Beyin ishaline yakalananlar

SAMİ GÜNAL

Konu, “yazı sanatı” üzerinedir. Yazı, bir bilinmezdir. İçine girmeden bilemezsin bağrında kaç fikrî açılım olduğunu. Ya da boş! Onu ilk bakışta ele veren başlığı olmalıdır. Şu yukarıdaki gibi muamma olmamalıdır. Bir başına “Beyin Akması” olsaydı bir ihtisas işi yazı olduğu anlaşılacaktı. Ama bir itham ya da hedef içeriyorsa acaba ne ya da kimler?

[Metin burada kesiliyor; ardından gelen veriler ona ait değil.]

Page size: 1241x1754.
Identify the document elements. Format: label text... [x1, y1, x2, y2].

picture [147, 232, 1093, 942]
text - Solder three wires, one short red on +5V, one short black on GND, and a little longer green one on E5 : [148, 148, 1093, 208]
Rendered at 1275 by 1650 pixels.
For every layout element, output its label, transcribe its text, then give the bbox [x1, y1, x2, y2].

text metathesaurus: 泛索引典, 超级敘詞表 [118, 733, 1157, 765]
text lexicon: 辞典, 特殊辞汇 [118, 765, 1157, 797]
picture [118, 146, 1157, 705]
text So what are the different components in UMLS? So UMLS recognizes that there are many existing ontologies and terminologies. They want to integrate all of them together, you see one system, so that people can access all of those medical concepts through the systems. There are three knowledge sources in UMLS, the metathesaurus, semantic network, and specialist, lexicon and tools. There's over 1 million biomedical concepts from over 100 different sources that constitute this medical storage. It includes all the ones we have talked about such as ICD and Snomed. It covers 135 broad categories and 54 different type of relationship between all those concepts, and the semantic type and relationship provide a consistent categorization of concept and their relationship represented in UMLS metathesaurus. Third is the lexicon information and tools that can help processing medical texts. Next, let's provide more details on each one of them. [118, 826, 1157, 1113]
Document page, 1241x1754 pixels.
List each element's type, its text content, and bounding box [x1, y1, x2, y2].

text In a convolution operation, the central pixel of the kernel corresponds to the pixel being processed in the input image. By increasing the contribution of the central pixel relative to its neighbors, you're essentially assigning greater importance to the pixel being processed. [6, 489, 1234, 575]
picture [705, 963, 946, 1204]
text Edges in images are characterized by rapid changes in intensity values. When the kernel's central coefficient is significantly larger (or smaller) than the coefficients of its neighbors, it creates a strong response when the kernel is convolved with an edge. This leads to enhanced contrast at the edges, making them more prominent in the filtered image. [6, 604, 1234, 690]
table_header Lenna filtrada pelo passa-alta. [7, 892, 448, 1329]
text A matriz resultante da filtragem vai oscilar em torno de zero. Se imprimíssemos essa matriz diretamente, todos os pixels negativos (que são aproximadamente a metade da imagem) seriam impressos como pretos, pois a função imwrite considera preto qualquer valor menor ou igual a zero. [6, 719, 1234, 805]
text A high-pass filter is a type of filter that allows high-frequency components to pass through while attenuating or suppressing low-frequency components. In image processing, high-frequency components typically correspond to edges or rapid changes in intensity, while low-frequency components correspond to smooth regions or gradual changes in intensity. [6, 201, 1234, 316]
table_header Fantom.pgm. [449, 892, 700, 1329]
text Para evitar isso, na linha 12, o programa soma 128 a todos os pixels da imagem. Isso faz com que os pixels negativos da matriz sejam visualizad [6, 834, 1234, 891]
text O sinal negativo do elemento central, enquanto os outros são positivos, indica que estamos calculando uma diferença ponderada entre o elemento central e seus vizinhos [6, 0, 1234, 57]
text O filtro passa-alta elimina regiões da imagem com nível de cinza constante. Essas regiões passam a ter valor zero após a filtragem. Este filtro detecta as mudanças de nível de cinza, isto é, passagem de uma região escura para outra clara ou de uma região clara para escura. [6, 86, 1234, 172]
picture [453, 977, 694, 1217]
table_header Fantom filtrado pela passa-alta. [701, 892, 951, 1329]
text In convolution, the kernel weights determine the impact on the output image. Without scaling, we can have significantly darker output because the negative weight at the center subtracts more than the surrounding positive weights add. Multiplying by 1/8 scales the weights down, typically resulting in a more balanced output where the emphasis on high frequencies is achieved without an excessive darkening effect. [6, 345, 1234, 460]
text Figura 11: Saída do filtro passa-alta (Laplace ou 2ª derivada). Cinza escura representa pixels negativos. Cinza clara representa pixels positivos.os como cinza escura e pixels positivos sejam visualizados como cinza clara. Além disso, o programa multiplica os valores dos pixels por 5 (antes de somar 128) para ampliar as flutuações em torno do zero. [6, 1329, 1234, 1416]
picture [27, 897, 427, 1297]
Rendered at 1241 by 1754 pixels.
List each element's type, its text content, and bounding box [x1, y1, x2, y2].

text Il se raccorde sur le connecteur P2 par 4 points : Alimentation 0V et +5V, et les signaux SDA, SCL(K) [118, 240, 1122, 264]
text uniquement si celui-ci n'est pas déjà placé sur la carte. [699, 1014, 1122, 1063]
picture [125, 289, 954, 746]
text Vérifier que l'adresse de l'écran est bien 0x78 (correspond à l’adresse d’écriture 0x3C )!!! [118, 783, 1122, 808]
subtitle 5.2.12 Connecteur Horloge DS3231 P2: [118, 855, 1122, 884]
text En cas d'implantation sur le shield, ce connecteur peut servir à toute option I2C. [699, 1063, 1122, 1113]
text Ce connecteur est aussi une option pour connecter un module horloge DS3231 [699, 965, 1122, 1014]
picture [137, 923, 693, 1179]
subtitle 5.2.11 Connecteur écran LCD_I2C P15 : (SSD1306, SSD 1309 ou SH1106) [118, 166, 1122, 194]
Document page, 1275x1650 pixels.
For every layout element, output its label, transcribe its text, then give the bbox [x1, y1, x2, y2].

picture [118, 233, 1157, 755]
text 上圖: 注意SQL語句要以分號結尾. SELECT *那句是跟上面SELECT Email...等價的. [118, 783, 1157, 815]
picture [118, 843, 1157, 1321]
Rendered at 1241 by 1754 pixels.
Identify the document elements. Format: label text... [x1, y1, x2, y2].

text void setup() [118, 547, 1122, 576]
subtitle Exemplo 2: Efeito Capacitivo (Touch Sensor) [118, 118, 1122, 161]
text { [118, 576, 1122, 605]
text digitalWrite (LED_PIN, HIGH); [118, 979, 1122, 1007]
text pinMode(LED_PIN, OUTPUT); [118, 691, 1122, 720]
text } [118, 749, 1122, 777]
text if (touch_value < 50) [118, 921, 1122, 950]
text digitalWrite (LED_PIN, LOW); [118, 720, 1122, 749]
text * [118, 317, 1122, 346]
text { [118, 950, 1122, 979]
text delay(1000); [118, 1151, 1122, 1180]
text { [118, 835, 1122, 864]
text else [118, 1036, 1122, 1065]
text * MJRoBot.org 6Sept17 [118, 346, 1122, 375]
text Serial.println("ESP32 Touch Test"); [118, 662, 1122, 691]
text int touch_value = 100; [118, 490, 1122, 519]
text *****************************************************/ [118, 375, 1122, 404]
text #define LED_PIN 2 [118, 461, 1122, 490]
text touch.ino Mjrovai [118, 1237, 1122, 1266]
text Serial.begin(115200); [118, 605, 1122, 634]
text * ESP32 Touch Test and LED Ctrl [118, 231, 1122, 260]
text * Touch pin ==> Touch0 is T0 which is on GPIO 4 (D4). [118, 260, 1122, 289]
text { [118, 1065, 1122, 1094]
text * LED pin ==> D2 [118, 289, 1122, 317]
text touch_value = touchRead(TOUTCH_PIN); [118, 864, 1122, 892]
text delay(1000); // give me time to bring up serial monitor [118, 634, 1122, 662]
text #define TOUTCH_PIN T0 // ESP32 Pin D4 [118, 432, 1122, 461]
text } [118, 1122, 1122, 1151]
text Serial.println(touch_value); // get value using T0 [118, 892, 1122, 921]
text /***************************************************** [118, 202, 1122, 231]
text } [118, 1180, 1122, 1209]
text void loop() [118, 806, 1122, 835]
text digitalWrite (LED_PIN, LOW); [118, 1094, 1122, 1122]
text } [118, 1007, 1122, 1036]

Bir yazı, yeterliliği olan, düz bir anlatım mıdır ya da girifti karmaşaya çevirmeden düzlüğe çıkan mıdır, ölçü bu olmalıdır. Özellikle köşe yazıları için tanımlamamın ilk sınıfına giren yazıların yeğ olduğunu belirtmeliyim. Diğerleri üzerinde dikkat edilmesi gereken husus: Düşünsel akış bütünlüğü içerisinde açıklanması gerekliliği olan bir yazı mıdır, değil midir? Bir parçası atılsa olur mu?

UZUNLUK-KISALIK MESELESİ

Küfür ve düz mantıkla karşı çıkma yazıları dışında düşünce açıklamaya yönelik yazılar elbette uzun olacaktır. Ha bir başkası da çıksın çarpıcı iki kelimelik bir cümleyle “cumhuriyet bitmiştir” diye kestirip atsın, olsun bitsin. O zaman o bir makale olmaz. O bir başlıktır, o bir öfkedir, o içeriği anlaşılmayan ama konjonktüre denk düştüğü için doğru olan bir özet cümlesi olacaktır.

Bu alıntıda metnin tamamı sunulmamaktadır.